▶ **WHAT IS EXPECTED**: List every line of the items below that contains the string "pour". Case counts.

▶ **RECORDS FOR THIS EXERCISE**:
===

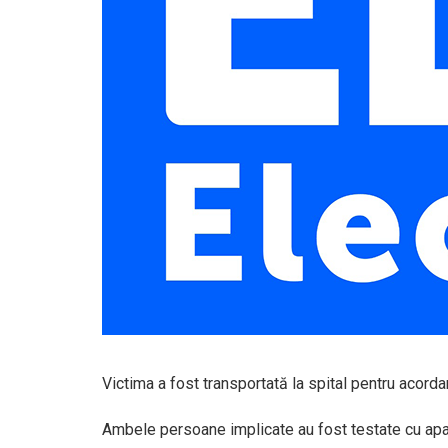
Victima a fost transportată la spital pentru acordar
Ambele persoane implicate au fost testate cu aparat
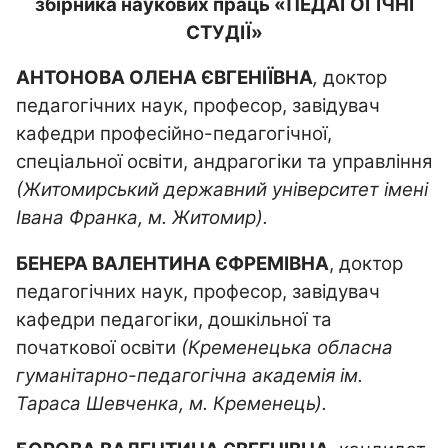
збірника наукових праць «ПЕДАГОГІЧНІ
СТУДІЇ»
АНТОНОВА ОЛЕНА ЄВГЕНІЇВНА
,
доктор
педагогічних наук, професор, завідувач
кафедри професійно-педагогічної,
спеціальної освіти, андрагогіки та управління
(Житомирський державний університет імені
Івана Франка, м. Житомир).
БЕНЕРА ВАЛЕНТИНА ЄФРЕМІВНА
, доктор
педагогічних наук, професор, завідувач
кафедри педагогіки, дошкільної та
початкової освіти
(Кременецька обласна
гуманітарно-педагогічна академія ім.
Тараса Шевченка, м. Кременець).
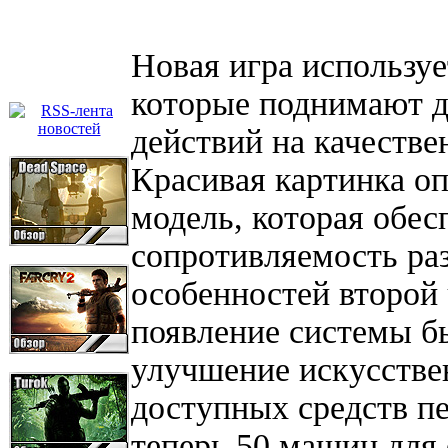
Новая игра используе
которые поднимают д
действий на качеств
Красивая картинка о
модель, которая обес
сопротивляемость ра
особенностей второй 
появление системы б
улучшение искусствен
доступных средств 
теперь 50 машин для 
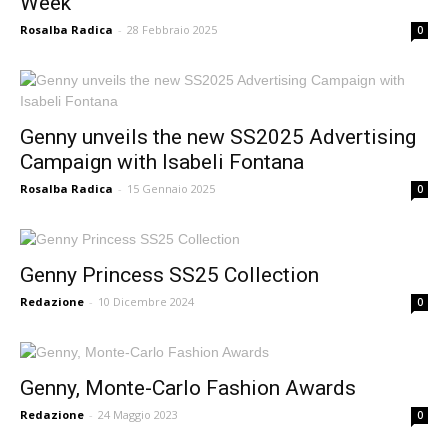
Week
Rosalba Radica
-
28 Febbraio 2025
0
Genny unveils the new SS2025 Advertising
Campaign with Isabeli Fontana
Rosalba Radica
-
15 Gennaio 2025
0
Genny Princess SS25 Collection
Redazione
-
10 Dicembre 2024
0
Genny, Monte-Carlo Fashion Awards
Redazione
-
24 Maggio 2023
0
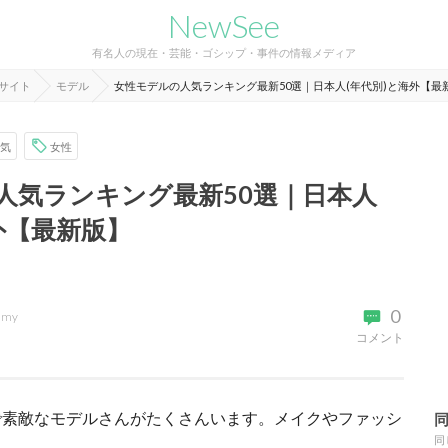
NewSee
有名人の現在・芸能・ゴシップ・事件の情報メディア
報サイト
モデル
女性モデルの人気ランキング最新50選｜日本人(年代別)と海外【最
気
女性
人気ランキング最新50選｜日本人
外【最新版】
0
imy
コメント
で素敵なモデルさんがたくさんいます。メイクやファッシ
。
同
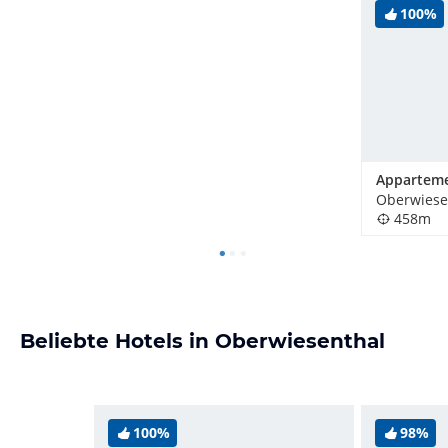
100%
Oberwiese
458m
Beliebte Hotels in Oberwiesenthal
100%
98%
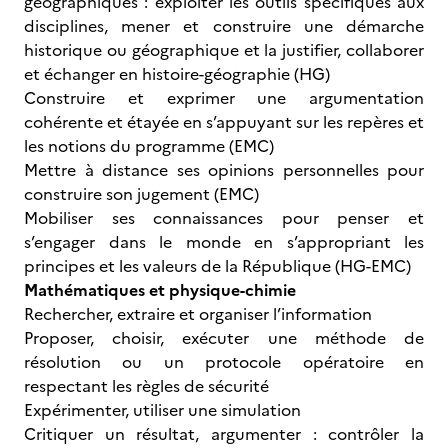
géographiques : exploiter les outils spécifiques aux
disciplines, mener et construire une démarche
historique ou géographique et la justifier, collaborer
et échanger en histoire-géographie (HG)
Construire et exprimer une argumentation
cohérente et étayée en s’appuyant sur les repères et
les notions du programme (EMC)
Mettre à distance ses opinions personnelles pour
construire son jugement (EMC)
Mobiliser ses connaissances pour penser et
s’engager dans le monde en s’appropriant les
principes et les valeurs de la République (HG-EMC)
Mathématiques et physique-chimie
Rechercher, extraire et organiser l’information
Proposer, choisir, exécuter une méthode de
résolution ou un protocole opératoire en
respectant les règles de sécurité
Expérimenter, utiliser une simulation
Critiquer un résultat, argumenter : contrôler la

===

▶ **RESPONSE BOX**:
Mettre à distance ses opinions personnelles pour
Mobiliser ses connaissances pour penser et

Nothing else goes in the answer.